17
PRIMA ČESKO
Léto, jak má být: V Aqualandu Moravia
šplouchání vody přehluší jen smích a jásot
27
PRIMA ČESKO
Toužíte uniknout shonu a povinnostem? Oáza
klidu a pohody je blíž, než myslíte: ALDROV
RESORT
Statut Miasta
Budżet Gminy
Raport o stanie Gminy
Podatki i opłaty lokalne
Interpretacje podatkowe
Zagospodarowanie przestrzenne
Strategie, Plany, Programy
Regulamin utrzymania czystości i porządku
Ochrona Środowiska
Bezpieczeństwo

——

The required response is a complete, exact copy of the records.

→ RESPONSE AREA
17
PRIMA ČESKO
Léto, jak má být: V Aqualandu Moravia
šplouchání vody přehluší jen smích a jásot
27
PRIMA ČESKO
Toužíte uniknout shonu a povinnostem? Oáza
klidu a pohody je blíž, než myslíte: ALDROV
RESORT
Statut Miasta
Budżet Gminy
Raport o stanie Gminy
Podatki i opłaty lokalne
Interpretacje podatkowe
Zagospodarowanie przestrzenne
Strategie, Plany, Programy
Regulamin utrzymania czystości i porządku
Ochrona Środowiska
Bezpieczeństwo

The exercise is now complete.